Texto de lectura:
_ _ _

El uso particular que hace Ruiz Carrasco de los signos de puntuación en algunas partes de su novela es extensivo a algunas maniobras que ejercita con el lenguaje, maniobras en la que parece haber la intención de ver al lenguaje como una cosa masificada e incomunicante, como el apéndice de esa multitud diaria, aglomerada y anónima:
sólo romper estructuras, escribir para uno mismo, sin convencionalismos suprimiendo la puntuación por ejemplo que más da si el sentido lo da quien lee olosespaciosentrepalabrasdaigualsóloesunjuegounaañagazaaldestino o adiós o aloscánonesestablecidoscomoquierasllamarlo (pág. 96).
La polifonía de voces que hace vida en la novela refuerza este idea del lenguaje como una masa que se distiende y se reinventa como parte de un mundo cada vez más heterogéneo. El personaje Ocaña enuncia desde una Madrid actual, una ciudad poblada de voces inmigrantes que se suman, a su vez, a las diversas manifestaciones lingüísticas del territorio español. De este modo, marroquíes, suramericanos, polacos y españoles intentan convivir en una polifonía muchas veces discordante.
La novela, cuyas constantes reflexiones existenciales asoman una peligrosa monotonía, logra superar el riesgo gracias a las situaciones trágicómicas que acompañan a su personaje principal, a la interacción de éste con otros personajes, igual de anodinos y desgraciados que él., y gracias a la relación ficticia entre un Pedro M. y su doble y una abuela muerta y regañona que lo persigue por los rincones de la casa.

_ _ _

Responde con datos del texto sobre la novela de Ruiz Carrasco:
1. ¿Desde qué ciudad enuncia el personaje Ocaña?
2. ¿Qué grupos intentan convivir en una polifonía muchas veces discordante?
3. ¿Quién persigue a Pedro M. por los rincones de la casa?

Extracto del listado:
_ _ _

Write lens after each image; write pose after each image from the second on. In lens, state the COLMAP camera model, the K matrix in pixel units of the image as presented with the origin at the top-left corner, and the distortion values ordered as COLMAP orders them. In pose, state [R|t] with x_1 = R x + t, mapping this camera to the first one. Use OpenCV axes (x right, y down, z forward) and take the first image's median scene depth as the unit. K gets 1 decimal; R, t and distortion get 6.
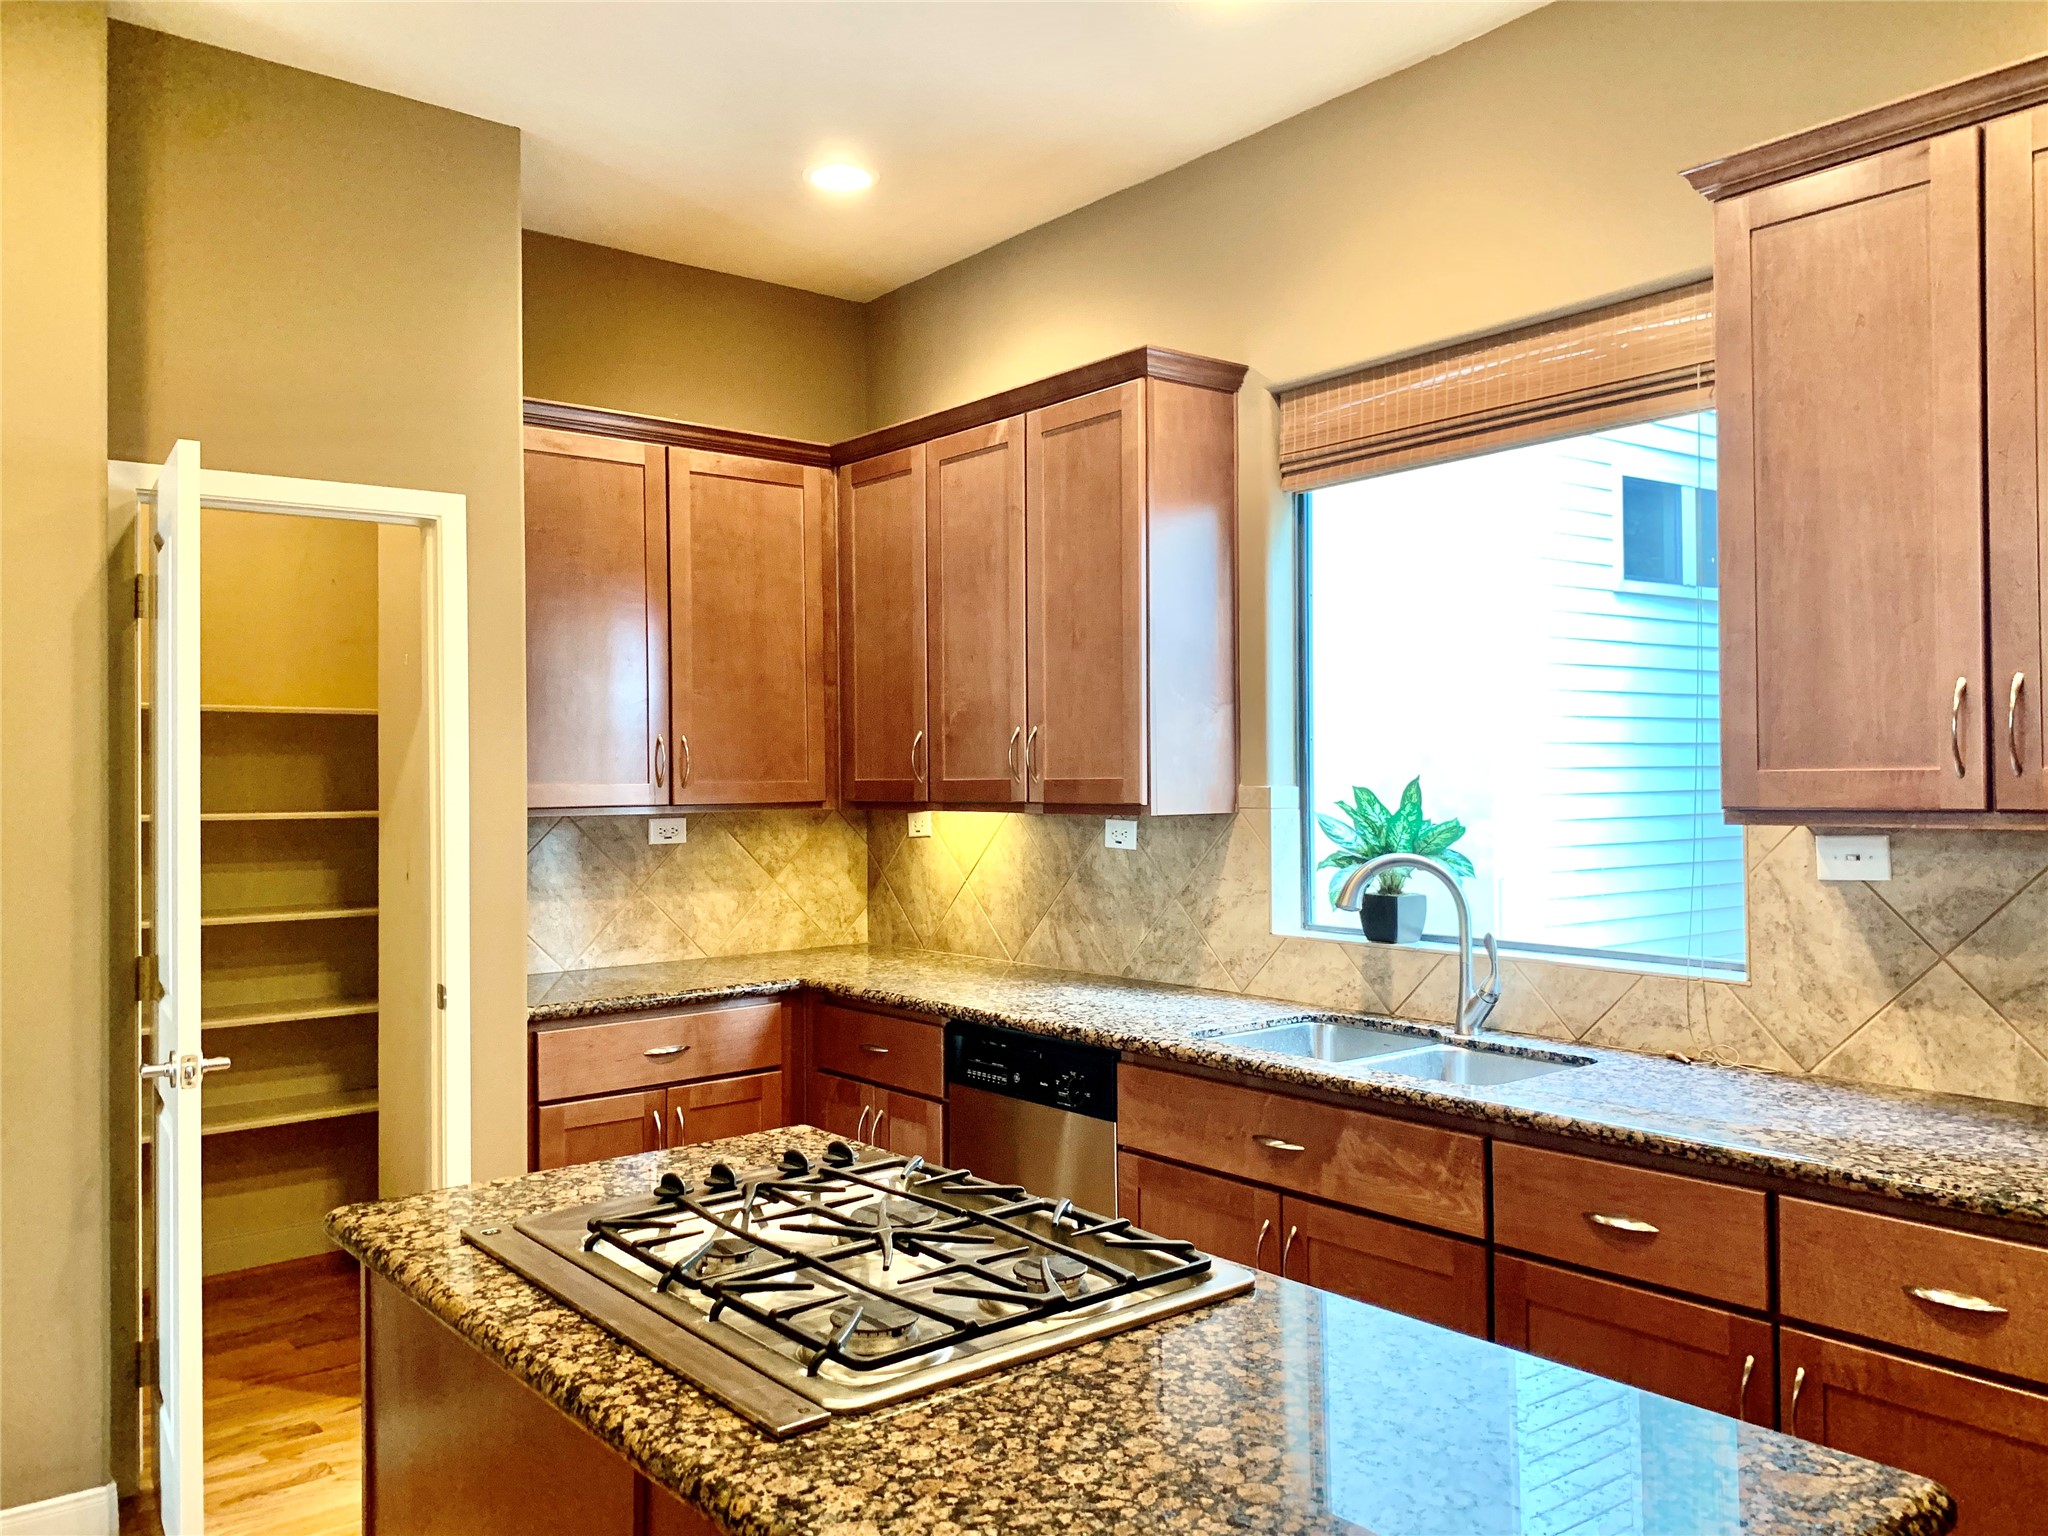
lens RADIAL K [[1556.5, 0, 1035.5], [0, 1556.5, 770.8], [0, 0, 1]] dist [0.012216, -0.015888]
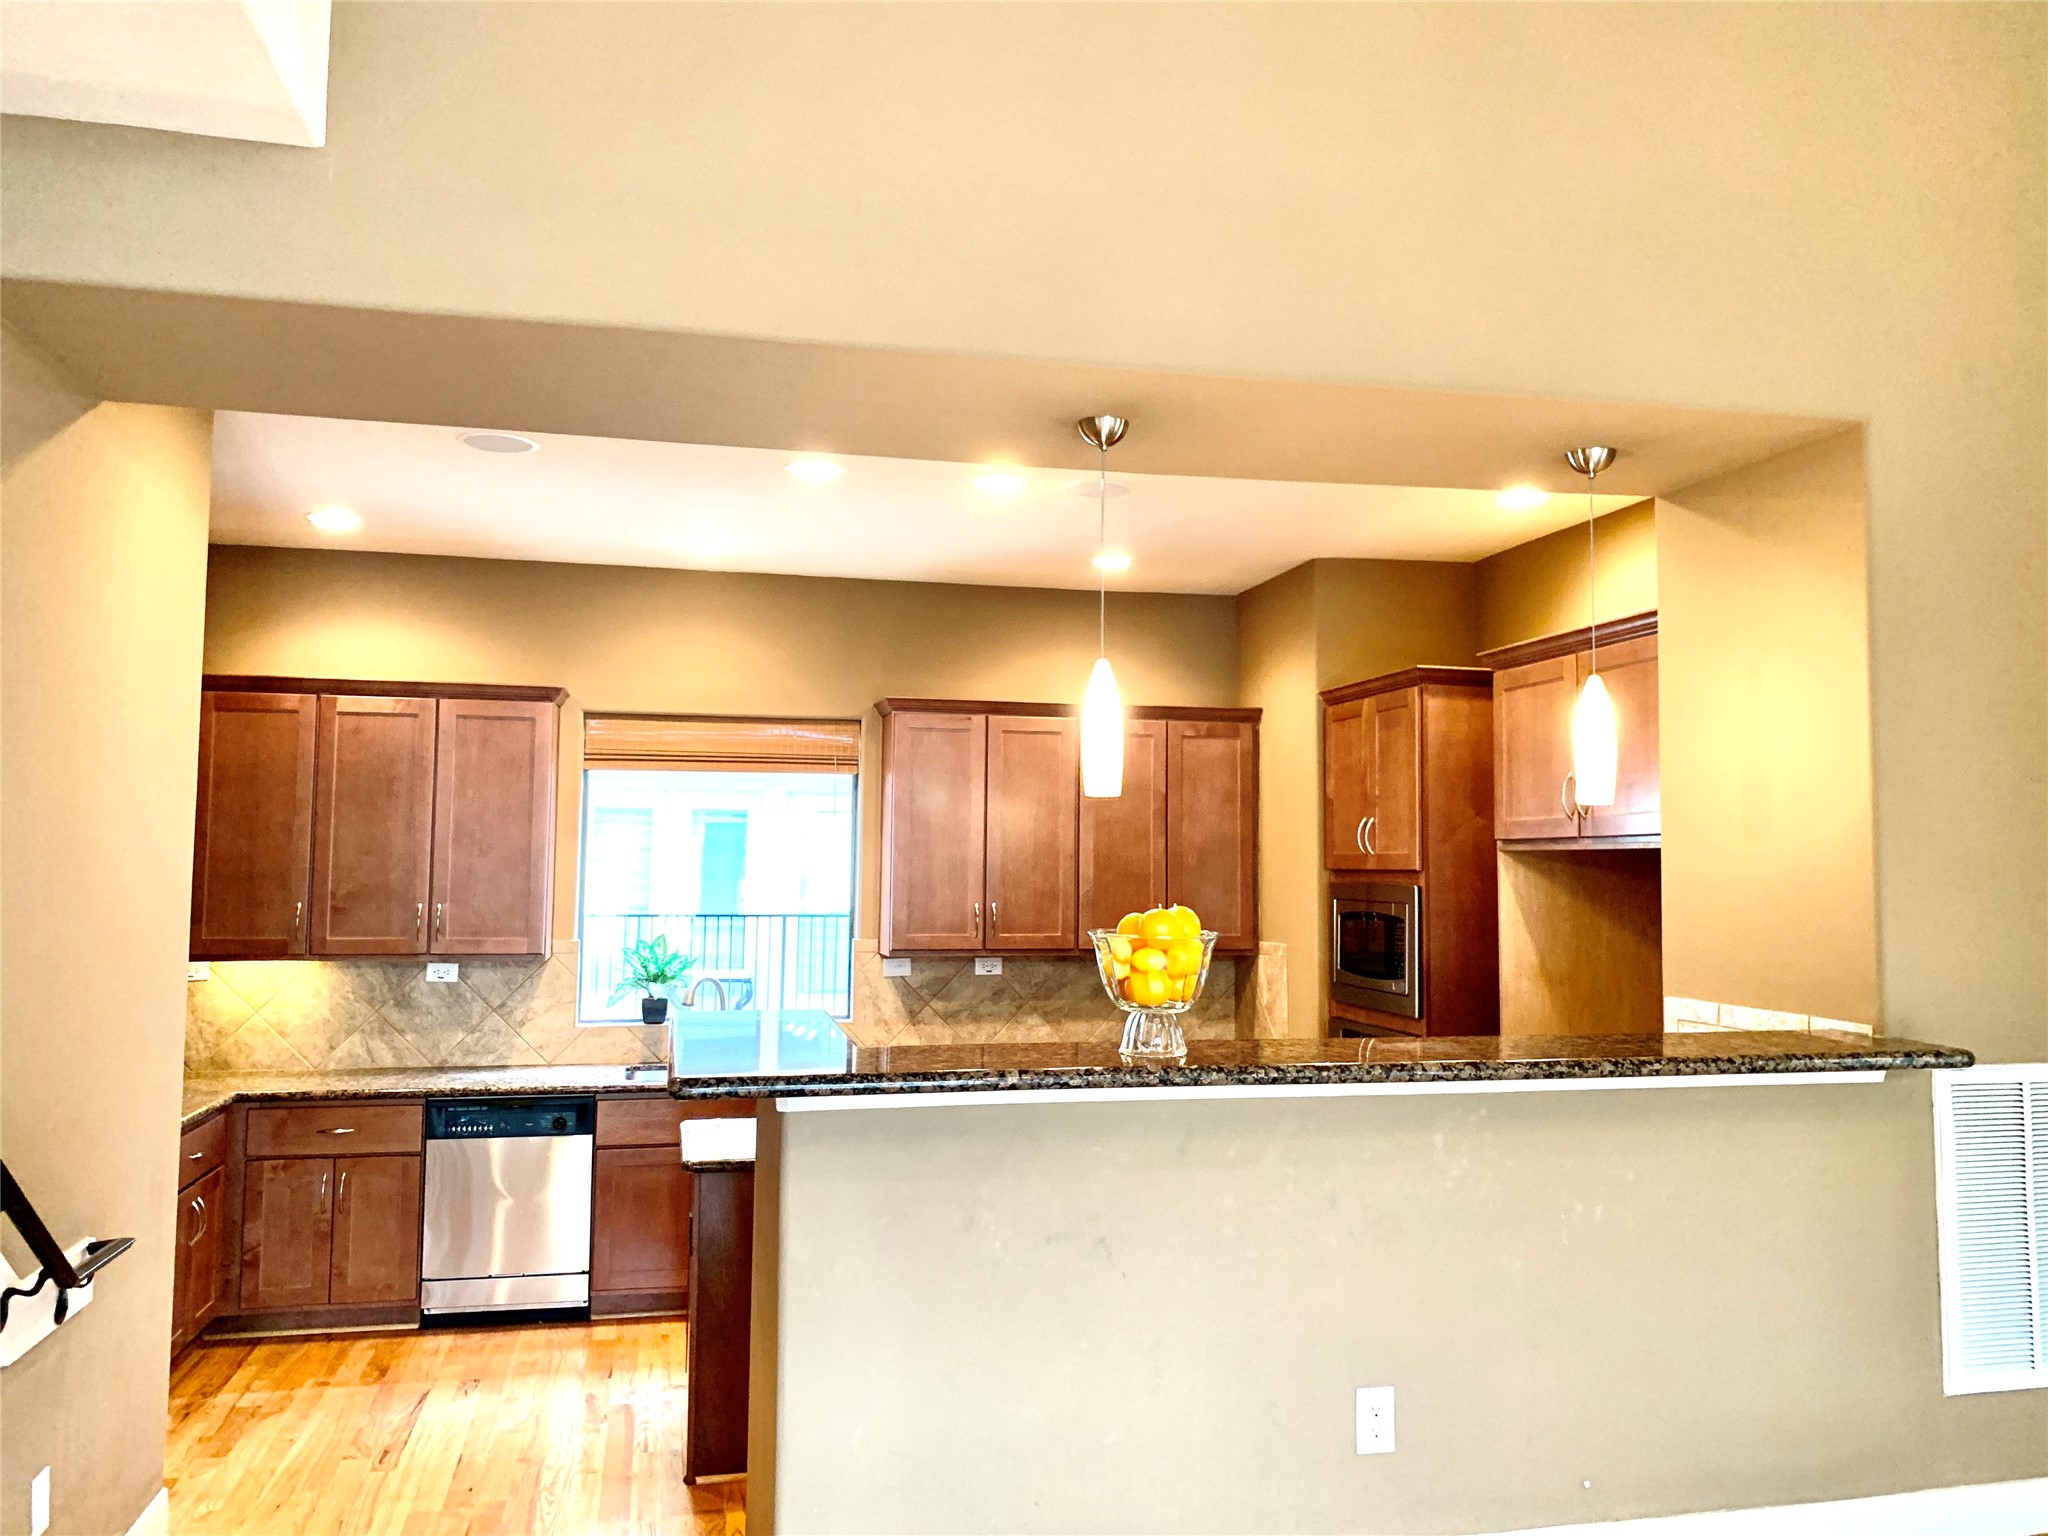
lens RADIAL K [[1556.5, 0, 1014.5], [0, 1556.5, 718.9], [0, 0, 1]] dist [0.012216, -0.015888]
pose [[0.435870, 0.090829, 0.895415, -1.188473], [-0.015633, 0.995508, -0.093373, -0.078743], [-0.899874, 0.026701, 0.435332, -0.193491]]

_ _ _

Solución propuesta:
1. Desde una Madrid actual.
2. Marroquíes, suramericanos, polacos y españoles.
3. Una abuela muerta y regañona.